This is a wasteful policy dilemma. Section 523(a)(1)(B)(ii) set up a system to allow late filers to still obtain a discharge if they waited extra time. In the case of my client, who, if he filed late, did so immediately after the due date, would not even have to wait extra time because of the timing of his filing. Yet, he appears to be prevented from obtaining a discharge for this year. By demurring on the correct interpretation of (*) the 11th Circuit sentences those seeking to know the answer to a longer wait. No matter which way it ruled, having the opinion of the 11th Circuit on (*) would have helped to move the issue to resolution faster.

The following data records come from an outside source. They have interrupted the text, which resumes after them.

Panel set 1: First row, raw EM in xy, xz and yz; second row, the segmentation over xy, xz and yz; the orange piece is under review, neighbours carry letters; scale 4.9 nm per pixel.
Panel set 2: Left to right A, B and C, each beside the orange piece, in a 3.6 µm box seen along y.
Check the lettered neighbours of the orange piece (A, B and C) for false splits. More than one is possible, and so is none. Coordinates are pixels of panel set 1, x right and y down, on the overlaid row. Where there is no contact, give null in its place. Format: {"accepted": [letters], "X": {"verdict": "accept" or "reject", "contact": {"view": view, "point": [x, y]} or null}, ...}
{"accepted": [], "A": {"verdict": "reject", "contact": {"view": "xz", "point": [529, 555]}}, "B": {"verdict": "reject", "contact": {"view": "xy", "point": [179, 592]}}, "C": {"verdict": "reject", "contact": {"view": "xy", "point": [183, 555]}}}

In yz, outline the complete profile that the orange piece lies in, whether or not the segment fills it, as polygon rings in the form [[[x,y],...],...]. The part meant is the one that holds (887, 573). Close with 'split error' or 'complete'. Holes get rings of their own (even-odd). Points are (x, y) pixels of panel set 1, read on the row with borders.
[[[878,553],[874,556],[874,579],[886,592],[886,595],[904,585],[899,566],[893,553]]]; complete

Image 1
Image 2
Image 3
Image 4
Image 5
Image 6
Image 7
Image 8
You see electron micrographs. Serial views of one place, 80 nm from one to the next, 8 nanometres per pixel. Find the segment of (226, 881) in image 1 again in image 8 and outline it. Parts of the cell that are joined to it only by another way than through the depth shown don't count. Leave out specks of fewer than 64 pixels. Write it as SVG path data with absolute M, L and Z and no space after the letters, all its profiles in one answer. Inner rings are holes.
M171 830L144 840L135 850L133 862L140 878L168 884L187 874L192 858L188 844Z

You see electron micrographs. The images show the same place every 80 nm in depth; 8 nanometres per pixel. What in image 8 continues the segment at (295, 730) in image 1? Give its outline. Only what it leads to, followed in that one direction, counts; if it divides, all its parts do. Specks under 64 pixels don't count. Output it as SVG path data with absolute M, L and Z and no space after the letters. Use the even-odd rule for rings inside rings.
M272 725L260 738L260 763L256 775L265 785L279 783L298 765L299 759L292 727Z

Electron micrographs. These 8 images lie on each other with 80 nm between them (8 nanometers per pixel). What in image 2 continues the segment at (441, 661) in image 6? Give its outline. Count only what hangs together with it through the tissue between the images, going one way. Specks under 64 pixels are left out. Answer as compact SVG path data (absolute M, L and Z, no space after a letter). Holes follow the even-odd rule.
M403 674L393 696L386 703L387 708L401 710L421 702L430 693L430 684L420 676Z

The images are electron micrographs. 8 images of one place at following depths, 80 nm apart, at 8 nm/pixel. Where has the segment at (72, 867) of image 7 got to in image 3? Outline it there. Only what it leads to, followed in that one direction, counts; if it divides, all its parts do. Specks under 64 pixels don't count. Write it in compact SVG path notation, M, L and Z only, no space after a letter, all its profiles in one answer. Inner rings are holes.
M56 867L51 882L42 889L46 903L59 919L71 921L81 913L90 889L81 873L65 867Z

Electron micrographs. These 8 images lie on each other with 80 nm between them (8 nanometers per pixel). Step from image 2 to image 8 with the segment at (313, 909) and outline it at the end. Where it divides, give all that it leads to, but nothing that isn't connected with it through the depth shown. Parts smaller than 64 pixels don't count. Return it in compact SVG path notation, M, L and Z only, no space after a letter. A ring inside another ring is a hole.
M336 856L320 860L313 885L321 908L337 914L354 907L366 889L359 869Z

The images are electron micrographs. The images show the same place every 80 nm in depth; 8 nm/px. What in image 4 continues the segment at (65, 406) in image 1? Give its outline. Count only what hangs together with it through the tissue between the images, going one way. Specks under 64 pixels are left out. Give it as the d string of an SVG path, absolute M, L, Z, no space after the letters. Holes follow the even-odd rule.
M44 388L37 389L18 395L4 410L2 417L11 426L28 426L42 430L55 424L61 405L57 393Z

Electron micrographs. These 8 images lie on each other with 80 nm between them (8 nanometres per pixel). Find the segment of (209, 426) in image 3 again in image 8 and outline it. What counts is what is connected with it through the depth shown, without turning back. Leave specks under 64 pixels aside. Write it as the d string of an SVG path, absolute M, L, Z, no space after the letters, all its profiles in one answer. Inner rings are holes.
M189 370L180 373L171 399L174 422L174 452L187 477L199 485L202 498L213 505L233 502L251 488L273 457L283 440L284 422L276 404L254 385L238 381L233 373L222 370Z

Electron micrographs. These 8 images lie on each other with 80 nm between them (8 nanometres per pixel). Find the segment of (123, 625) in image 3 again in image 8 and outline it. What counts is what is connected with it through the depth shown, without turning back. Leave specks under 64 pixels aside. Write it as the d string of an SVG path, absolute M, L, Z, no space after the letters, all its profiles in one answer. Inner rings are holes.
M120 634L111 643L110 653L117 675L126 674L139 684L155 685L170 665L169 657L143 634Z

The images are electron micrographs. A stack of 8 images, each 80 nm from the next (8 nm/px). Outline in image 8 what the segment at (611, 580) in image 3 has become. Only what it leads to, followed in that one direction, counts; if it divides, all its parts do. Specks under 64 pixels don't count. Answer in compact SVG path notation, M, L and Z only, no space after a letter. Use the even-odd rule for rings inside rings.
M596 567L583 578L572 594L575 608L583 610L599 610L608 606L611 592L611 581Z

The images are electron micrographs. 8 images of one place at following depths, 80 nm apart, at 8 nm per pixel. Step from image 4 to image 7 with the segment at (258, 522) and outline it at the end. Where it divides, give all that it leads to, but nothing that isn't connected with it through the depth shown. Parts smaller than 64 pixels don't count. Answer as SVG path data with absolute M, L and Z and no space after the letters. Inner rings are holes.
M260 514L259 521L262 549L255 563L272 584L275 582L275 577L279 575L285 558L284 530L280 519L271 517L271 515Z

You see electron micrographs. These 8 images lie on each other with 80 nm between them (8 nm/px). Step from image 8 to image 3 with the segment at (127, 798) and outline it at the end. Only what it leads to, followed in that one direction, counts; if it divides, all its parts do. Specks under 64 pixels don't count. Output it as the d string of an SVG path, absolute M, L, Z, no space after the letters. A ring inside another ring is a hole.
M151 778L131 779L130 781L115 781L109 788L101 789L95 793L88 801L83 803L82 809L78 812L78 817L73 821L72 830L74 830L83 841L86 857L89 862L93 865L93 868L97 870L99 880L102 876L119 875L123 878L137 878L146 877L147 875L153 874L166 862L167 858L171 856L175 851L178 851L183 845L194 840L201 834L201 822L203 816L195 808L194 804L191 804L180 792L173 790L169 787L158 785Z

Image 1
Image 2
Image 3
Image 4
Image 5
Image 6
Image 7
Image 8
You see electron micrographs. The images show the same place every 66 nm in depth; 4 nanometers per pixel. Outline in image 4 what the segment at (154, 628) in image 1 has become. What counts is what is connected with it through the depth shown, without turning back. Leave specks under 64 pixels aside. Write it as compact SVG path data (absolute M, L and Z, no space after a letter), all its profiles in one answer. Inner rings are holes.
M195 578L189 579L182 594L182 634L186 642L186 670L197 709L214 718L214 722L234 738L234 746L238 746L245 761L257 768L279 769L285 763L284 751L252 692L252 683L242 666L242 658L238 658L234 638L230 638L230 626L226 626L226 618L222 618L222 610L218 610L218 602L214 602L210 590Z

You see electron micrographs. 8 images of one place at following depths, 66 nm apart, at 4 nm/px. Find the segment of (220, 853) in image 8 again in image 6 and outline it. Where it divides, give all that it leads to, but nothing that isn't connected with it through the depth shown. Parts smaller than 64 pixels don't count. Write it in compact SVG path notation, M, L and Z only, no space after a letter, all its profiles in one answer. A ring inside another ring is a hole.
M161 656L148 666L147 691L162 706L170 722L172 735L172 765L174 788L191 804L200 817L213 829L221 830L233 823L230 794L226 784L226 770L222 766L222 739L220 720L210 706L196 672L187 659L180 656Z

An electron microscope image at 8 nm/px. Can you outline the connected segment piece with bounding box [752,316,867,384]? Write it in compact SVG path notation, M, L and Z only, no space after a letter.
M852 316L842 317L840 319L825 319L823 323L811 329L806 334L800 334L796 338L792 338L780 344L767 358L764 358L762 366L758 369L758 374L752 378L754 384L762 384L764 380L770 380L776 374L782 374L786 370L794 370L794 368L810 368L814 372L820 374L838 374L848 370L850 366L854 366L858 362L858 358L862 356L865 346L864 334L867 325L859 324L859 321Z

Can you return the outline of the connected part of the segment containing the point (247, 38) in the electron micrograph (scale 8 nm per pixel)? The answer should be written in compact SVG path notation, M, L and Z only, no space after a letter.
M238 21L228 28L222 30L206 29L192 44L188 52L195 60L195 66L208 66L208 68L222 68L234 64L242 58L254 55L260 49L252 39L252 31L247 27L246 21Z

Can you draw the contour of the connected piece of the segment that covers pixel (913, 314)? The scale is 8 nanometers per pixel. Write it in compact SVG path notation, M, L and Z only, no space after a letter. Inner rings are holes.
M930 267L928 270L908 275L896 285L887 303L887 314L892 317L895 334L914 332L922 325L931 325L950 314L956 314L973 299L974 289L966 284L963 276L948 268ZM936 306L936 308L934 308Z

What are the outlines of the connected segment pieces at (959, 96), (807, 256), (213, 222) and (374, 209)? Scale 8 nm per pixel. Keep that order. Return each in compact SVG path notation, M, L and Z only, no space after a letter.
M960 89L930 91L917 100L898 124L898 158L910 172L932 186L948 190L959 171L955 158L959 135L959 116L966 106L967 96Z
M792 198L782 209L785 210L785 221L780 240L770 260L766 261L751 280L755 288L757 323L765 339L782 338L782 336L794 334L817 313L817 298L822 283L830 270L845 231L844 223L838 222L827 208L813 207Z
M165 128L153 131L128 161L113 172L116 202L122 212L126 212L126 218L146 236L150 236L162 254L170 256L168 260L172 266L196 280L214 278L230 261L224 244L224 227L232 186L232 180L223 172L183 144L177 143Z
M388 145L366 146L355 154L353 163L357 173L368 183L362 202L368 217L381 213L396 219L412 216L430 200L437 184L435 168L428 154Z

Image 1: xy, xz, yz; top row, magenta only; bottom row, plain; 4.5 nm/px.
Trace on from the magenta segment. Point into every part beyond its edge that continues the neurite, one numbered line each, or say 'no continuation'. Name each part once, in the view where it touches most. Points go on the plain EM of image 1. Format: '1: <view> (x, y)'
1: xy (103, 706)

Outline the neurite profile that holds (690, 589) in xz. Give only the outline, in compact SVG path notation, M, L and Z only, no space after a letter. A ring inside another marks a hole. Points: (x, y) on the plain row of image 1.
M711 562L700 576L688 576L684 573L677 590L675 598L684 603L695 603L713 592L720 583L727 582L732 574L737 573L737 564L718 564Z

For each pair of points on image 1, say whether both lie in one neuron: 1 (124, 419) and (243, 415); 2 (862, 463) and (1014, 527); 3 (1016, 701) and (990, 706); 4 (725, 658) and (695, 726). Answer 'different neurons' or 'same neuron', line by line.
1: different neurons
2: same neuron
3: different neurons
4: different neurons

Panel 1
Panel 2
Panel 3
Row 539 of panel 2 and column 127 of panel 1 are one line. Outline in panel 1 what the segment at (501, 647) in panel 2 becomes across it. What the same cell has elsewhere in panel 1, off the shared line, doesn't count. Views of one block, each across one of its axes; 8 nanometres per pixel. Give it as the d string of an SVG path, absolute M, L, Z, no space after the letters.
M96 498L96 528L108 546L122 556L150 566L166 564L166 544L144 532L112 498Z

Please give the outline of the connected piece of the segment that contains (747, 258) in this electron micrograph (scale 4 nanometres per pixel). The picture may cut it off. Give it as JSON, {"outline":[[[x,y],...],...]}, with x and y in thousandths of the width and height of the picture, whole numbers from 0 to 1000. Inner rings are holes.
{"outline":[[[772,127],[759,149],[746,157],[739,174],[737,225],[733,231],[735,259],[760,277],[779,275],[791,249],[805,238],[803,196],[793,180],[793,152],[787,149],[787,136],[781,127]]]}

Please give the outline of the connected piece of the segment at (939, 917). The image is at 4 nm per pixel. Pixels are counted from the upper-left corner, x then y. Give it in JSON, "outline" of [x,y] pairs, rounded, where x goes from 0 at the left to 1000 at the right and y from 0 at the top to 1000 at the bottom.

Les’ post discussing how  filing within 10 days of an e-file rejection will still result in a timely return.  This work around will not present itself often but is worth remembering for those situation where your client has tried and failed to timely file their return electronically.

Comments

  1. GuestEsq says:

    Regarding the OIC, if the BK doesn’t work out, you may still want to consider the OIC. We just had an OIC go through where taxpayer owed TFRP for a defunct business. Spouse was non-liable. The OIC examiner didn’t consider her income (or her share of the expenses) in determining the taxpayer’s reasonable collection potential. The OIC is being recommended for acceptance to be reviewed by counsel and the manager. We are optimistic it will go through. Just a thought.

  2. Jason T. says:

    So much for Mrs. Client’s vow about taking her husband “for richer, or for poorer.”

    What, if anything, happened with Mr. Client’s CDP hearing(s)? If the IRS has yet to offer one, then why bother with it, a bankruptcy, or an offer-in-compromise? If Mr. Client’s debt is “long outstanding,” then his waiting out the collection statute of limitations seems a good strategy.

    As for that strategy “putting pressure on his marriage,” I would tell Mrs. Client that good things come to she who waits. For good measure, I would advise Mr. Client to dump his wife for her despicable attitude. In the long run, a subpar wife with a good income will be worth far less than a good wife with a subpar income.

  3. Bob Kamman says:

    Villanova is about to win the NCAA Men’s Basketball Championship, and you’re worried about some unnumbered paragraph?

  4. Norman Diamond says:

    So if a taxpayer files a late return containing the same information that was in a section 6020(b) return isn’t a return under the Beard test? The Beard test has four conditions that have to be met, right? One of those conditions is that the taxpayer has to sign the preprinted jurat and the guy did it, right? What about the other three conditions, what was the defect in the information that the IRS and the taxpayer agreed on?

  5. Norman Diamond says:

    ‘So much for Mrs. Client’s vow about taking her husband “for richer, or for poorer.” […] For good measure, I would advise Mr. Client to dump his wife for her despicable attitude.’

    So much for Mr. Client’s vow about taking his wife “for better, or for worse.”

    (Yeah I know, since a court can contradict itself within a single ruling, so can a lawyer. But I couldn’t help noticing.)